_Atividade_:
Prossiga a notícia sobre a refinaria de Cabinda a partir da sua última frase, sem recorrer à listagem.

_Texto para análise_:
10 Setembro de 2020 | 19h28 - Actualizado em 10 Setembro de 2020 | 19h24

Luanda - As condições para o início das obras de construção da refinaria de Cabinda estão criadas, com a entrega hoje do certificado de garantia e controlo que declara livre de minas a área onde será erguida a infra-estrutura.


A ministra da Acção Social, Família e Promoção da Mulher, Faustina Alves, na qualidade de coordenadora da comissão executiva de desminagem, entregou hoje, em Cabinda, o certificado de garantia e controlo, na presença do presidente do Conselho de Administração da Sonangol, Sebastião Gaspar Martins.

O início formal da construção estava previsto para Agosto passado, na planície de Malembo, cerca de 30 quilómetros a norte da cidade de Cabinda. Agora, com este acto, as obras podem começar a qualquer momento.

Foram desminadas cerca de 330 hectares em sete meses por uma equipa composta por efectivos das Forças Armadas Angolanas (FAA) e do Instituto Nacional de Desminagem (INAD), que culminou com a remoção de oito engenhos explosivos não detonados, três minas anti-pessoal, sete munições diversas e cinco mil e 318 metais diversos, cujo montante da operação orçou em mais de 53 milhões de kwanzas.

No acto, o presidente do conselho de administração da Sonangol, Sebastião Gaspar Martins, disse que a entrega de certificado de garantia e qualidades dos trabalhos de desminagem marca uma das etapas mais importantes do projecto de construção da refinaria da província de Cabinda.

Reafirmou ainda que a refinaria irá processar 60 mil barris de petróleo/dia e a sua construção será de forma faseada, cuja primeira fase (com término para 2021) deverá ter uma capacidade de refinar 30 mil barris.

A segunda fase aumentará a capacidade de refinação para 60 mil barris/dia e permitirá a reformação da nafta obtida no processo de destilação em gasolina.

_Material de base_:
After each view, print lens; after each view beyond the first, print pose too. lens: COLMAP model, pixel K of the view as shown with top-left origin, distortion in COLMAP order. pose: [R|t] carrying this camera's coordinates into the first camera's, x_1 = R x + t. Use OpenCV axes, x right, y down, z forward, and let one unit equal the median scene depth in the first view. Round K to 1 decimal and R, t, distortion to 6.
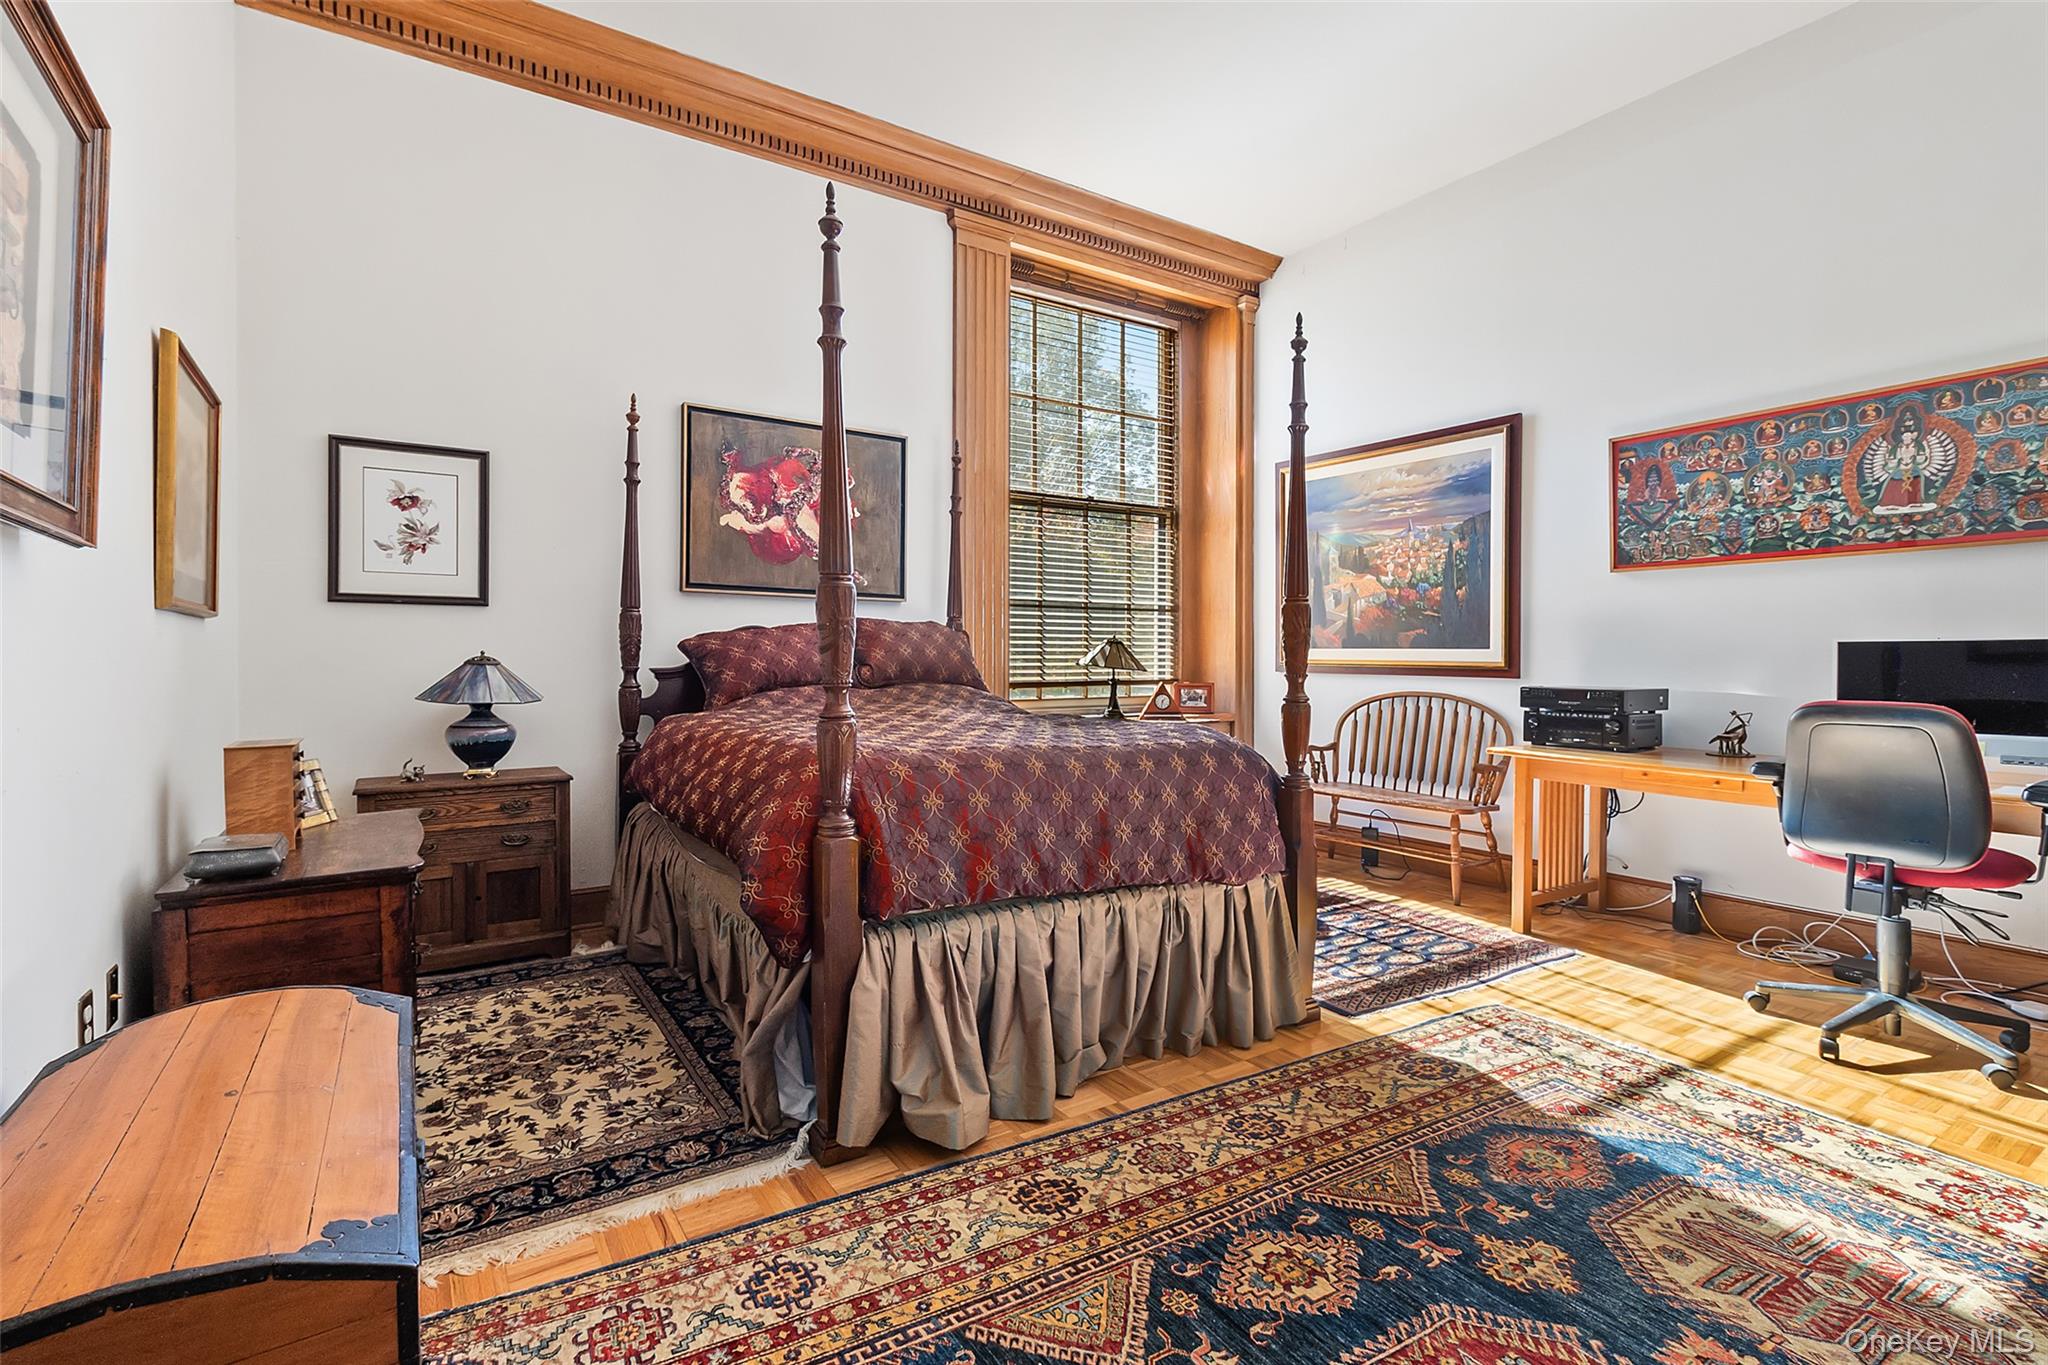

_Resposta ao exercício_:
Na terceira fase passará também a produzir gasóleo/diesel, o que significa que no final de 2023 a Refinaria de Cabinda estará pronta para fornecer ao mercado nacional e regional gasolina, gasóleo/diesel, combustível para aviões e nafta, contribuindo decisivamente para o abastecimento do mercado doméstico e para a dinamização das exportações angolanas.

O término das obras está previsto para 2023, num investimento de 500 milhões de dólares. A este valor, a Gemcorp, na qualidade de accionista e parceira da Sonaref no projecto, decidiu adicionar mais 30 milhões de dólares americanos, valor destinado a um sistema de pipeline e boias de amarração, para permitir a atracação de navios de grande porte junto da refinaria, visando abastecer o mercado interno e externo.

A Gemcorp assinou em Janeiro de 2020 um acordo com a Sonaref, empresa subsidiária da Sonangol, para a construção da refinaria.

A refinação do petróleo em Angola é um dos aspectos críticos do sector, uma vez que o país importa a totalidade dos combustíveis que consome.

Uma vez operacional, a Refinaria de Cabinda deverá gerar à volta de mil e 500 postos de trabalho directos e indirectos.